** Data supplied follows **
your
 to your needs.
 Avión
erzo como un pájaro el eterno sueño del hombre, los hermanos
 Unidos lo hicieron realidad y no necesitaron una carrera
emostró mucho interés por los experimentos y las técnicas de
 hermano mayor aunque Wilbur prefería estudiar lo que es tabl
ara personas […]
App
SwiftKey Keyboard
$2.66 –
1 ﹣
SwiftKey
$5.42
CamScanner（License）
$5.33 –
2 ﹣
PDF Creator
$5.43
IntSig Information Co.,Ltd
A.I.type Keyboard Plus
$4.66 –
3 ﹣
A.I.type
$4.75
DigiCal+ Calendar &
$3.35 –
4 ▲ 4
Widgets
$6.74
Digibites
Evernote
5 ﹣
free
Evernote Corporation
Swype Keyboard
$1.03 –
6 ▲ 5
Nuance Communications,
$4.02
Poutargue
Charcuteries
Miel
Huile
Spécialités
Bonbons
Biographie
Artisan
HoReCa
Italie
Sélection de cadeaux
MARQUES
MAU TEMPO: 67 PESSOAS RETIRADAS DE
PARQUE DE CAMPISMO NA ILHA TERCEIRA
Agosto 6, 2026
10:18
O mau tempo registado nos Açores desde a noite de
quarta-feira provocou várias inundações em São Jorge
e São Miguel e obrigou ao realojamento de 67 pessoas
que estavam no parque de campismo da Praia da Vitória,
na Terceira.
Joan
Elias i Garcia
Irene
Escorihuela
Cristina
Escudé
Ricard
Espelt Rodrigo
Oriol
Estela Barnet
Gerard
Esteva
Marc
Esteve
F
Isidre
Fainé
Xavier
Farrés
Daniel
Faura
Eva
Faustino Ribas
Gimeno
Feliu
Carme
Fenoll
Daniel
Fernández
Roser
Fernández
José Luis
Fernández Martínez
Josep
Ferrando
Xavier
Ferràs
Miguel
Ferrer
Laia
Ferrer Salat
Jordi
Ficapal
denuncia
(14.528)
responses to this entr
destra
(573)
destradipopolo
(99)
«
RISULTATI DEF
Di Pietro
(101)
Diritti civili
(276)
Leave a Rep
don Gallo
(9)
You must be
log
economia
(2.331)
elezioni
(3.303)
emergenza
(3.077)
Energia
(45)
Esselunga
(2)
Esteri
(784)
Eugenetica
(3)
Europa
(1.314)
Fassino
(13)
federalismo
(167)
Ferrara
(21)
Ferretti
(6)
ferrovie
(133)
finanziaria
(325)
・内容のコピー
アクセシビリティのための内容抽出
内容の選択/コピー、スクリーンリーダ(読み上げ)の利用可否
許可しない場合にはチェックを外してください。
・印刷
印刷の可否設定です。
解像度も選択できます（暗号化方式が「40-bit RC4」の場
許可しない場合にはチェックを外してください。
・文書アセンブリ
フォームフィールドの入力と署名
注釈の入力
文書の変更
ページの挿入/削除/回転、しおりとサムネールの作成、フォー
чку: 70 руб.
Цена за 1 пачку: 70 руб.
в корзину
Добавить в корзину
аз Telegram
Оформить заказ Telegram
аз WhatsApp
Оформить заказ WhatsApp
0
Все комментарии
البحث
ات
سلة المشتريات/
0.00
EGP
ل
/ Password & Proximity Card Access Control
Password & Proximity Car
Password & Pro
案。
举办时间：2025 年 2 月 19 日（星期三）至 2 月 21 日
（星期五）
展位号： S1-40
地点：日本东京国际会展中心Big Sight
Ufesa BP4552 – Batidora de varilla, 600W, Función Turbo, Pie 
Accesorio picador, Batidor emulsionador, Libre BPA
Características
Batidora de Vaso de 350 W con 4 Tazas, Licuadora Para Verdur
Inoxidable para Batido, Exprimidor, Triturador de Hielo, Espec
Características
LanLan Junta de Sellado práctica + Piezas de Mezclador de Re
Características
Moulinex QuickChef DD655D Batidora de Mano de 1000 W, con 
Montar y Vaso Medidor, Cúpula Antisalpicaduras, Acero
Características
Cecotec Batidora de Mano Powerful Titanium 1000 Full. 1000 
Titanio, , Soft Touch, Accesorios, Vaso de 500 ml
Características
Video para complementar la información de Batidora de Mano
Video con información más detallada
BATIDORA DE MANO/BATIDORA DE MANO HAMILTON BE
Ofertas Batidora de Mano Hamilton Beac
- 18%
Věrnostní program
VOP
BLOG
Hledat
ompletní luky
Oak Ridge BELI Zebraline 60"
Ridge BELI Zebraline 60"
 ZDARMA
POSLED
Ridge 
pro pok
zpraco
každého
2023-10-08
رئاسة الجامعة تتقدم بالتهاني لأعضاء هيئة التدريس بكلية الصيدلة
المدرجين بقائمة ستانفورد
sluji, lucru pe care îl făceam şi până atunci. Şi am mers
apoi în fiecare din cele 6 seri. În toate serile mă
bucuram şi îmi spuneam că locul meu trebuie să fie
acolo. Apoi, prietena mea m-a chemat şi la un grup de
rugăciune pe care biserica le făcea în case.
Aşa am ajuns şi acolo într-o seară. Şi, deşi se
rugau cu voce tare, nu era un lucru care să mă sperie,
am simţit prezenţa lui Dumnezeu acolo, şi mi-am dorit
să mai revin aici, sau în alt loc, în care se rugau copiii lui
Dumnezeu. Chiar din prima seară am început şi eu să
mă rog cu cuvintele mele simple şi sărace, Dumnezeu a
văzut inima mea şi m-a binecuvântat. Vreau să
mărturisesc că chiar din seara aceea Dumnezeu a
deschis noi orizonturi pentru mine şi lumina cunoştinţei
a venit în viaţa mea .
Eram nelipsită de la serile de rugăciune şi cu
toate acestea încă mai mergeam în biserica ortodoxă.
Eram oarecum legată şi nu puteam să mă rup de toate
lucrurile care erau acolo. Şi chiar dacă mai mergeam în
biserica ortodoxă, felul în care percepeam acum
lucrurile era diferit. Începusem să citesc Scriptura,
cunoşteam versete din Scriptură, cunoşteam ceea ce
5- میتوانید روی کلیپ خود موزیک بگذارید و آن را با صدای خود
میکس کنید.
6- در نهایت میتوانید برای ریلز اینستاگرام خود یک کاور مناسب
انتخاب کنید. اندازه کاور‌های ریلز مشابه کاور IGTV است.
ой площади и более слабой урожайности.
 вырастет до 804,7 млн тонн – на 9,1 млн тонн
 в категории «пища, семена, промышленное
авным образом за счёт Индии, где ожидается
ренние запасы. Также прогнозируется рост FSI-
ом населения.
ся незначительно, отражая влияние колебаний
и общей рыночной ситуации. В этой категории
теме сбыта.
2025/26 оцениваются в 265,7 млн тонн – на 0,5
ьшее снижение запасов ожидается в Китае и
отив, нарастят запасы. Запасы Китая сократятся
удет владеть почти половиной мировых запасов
** End of Data supplied **
● **Job**: Change each occurrence of "Evernote" in the items to "OneNote", and repeat the lines with everything else left unaltered.

● **Result**:
your
 to your needs.
 Avión
erzo como un pájaro el eterno sueño del hombre, los hermanos
 Unidos lo hicieron realidad y no necesitaron una carrera
emostró mucho interés por los experimentos y las técnicas de
 hermano mayor aunque Wilbur prefería estudiar lo que es tabl
ara personas […]
App
SwiftKey Keyboard
$2.66 –
1 ﹣
SwiftKey
$5.42
CamScanner（License）
$5.33 –
2 ﹣
PDF Creator
$5.43
IntSig Information Co.,Ltd
A.I.type Keyboard Plus
$4.66 –
3 ﹣
A.I.type
$4.75
DigiCal+ Calendar &
$3.35 –
4 ▲ 4
Widgets
$6.74
Digibites
OneNote
5 ﹣
free
OneNote Corporation
Swype Keyboard
$1.03 –
6 ▲ 5
Nuance Communications,
$4.02
Poutargue
Charcuteries
Miel
Huile
Spécialités
Bonbons
Biographie
Artisan
HoReCa
Italie
Sélection de cadeaux
MARQUES
MAU TEMPO: 67 PESSOAS RETIRADAS DE
PARQUE DE CAMPISMO NA ILHA TERCEIRA
Agosto 6, 2026
10:18
O mau tempo registado nos Açores desde a noite de
quarta-feira provocou várias inundações em São Jorge
e São Miguel e obrigou ao realojamento de 67 pessoas
que estavam no parque de campismo da Praia da Vitória,
na Terceira.
Joan
Elias i Garcia
Irene
Escorihuela
Cristina
Escudé
Ricard
Espelt Rodrigo
Oriol
Estela Barnet
Gerard
Esteva
Marc
Esteve
F
Isidre
Fainé
Xavier
Farrés
Daniel
Faura
Eva
Faustino Ribas
Gimeno
Feliu
Carme
Fenoll
Daniel
Fernández
Roser
Fernández
José Luis
Fernández Martínez
Josep
Ferrando
Xavier
Ferràs
Miguel
Ferrer
Laia
Ferrer Salat
Jordi
Ficapal
denuncia
(14.528)
responses to this entr
destra
(573)
destradipopolo
(99)
«
RISULTATI DEF
Di Pietro
(101)
Diritti civili
(276)
Leave a Rep
don Gallo
(9)
You must be
log
economia
(2.331)
elezioni
(3.303)
emergenza
(3.077)
Energia
(45)
Esselunga
(2)
Esteri
(784)
Eugenetica
(3)
Europa
(1.314)
Fassino
(13)
federalismo
(167)
Ferrara
(21)
Ferretti
(6)
ferrovie
(133)
finanziaria
(325)
・内容のコピー
アクセシビリティのための内容抽出
内容の選択/コピー、スクリーンリーダ(読み上げ)の利用可否
許可しない場合にはチェックを外してください。
・印刷
印刷の可否設定です。
解像度も選択できます（暗号化方式が「40-bit RC4」の場
許可しない場合にはチェックを外してください。
・文書アセンブリ
フォームフィールドの入力と署名
注釈の入力
文書の変更
ページの挿入/削除/回転、しおりとサムネールの作成、フォー
чку: 70 руб.
Цена за 1 пачку: 70 руб.
в корзину
Добавить в корзину
аз Telegram
Оформить заказ Telegram
аз WhatsApp
Оформить заказ WhatsApp
0
Все комментарии
البحث
ات
سلة المشتريات/
0.00
EGP
ل
/ Password & Proximity Card Access Control
Password & Proximity Car
Password & Pro
案。
举办时间：2025 年 2 月 19 日（星期三）至 2 月 21 日
（星期五）
展位号： S1-40
地点：日本东京国际会展中心Big Sight
Ufesa BP4552 – Batidora de varilla, 600W, Función Turbo, Pie 
Accesorio picador, Batidor emulsionador, Libre BPA
Características
Batidora de Vaso de 350 W con 4 Tazas, Licuadora Para Verdur
Inoxidable para Batido, Exprimidor, Triturador de Hielo, Espec
Características
LanLan Junta de Sellado práctica + Piezas de Mezclador de Re
Características
Moulinex QuickChef DD655D Batidora de Mano de 1000 W, con 
Montar y Vaso Medidor, Cúpula Antisalpicaduras, Acero
Características
Cecotec Batidora de Mano Powerful Titanium 1000 Full. 1000 
Titanio, , Soft Touch, Accesorios, Vaso de 500 ml
Características
Video para complementar la información de Batidora de Mano
Video con información más detallada
BATIDORA DE MANO/BATIDORA DE MANO HAMILTON BE
Ofertas Batidora de Mano Hamilton Beac
- 18%
Věrnostní program
VOP
BLOG
Hledat
ompletní luky
Oak Ridge BELI Zebraline 60"
Ridge BELI Zebraline 60"
 ZDARMA
POSLED
Ridge 
pro pok
zpraco
každého
2023-10-08
رئاسة الجامعة تتقدم بالتهاني لأعضاء هيئة التدريس بكلية الصيدلة
المدرجين بقائمة ستانفورد
sluji, lucru pe care îl făceam şi până atunci. Şi am mers
apoi în fiecare din cele 6 seri. În toate serile mă
bucuram şi îmi spuneam că locul meu trebuie să fie
acolo. Apoi, prietena mea m-a chemat şi la un grup de
rugăciune pe care biserica le făcea în case.
Aşa am ajuns şi acolo într-o seară. Şi, deşi se
rugau cu voce tare, nu era un lucru care să mă sperie,
am simţit prezenţa lui Dumnezeu acolo, şi mi-am dorit
să mai revin aici, sau în alt loc, în care se rugau copiii lui
Dumnezeu. Chiar din prima seară am început şi eu să
mă rog cu cuvintele mele simple şi sărace, Dumnezeu a
văzut inima mea şi m-a binecuvântat. Vreau să
mărturisesc că chiar din seara aceea Dumnezeu a
deschis noi orizonturi pentru mine şi lumina cunoştinţei
a venit în viaţa mea .
Eram nelipsită de la serile de rugăciune şi cu
toate acestea încă mai mergeam în biserica ortodoxă.
Eram oarecum legată şi nu puteam să mă rup de toate
lucrurile care erau acolo. Şi chiar dacă mai mergeam în
biserica ortodoxă, felul în care percepeam acum
lucrurile era diferit. Începusem să citesc Scriptura,
cunoşteam versete din Scriptură, cunoşteam ceea ce
5- میتوانید روی کلیپ خود موزیک بگذارید و آن را با صدای خود
میکس کنید.
6- در نهایت میتوانید برای ریلز اینستاگرام خود یک کاور مناسب
انتخاب کنید. اندازه کاور‌های ریلز مشابه کاور IGTV است.
ой площади и более слабой урожайности.
 вырастет до 804,7 млн тонн – на 9,1 млн тонн
 в категории «пища, семена, промышленное
авным образом за счёт Индии, где ожидается
ренние запасы. Также прогнозируется рост FSI-
ом населения.
ся незначительно, отражая влияние колебаний
и общей рыночной ситуации. В этой категории
теме сбыта.
2025/26 оцениваются в 265,7 млн тонн – на 0,5
ьшее снижение запасов ожидается в Китае и
отив, нарастят запасы. Запасы Китая сократятся
удет владеть почти половиной мировых запасов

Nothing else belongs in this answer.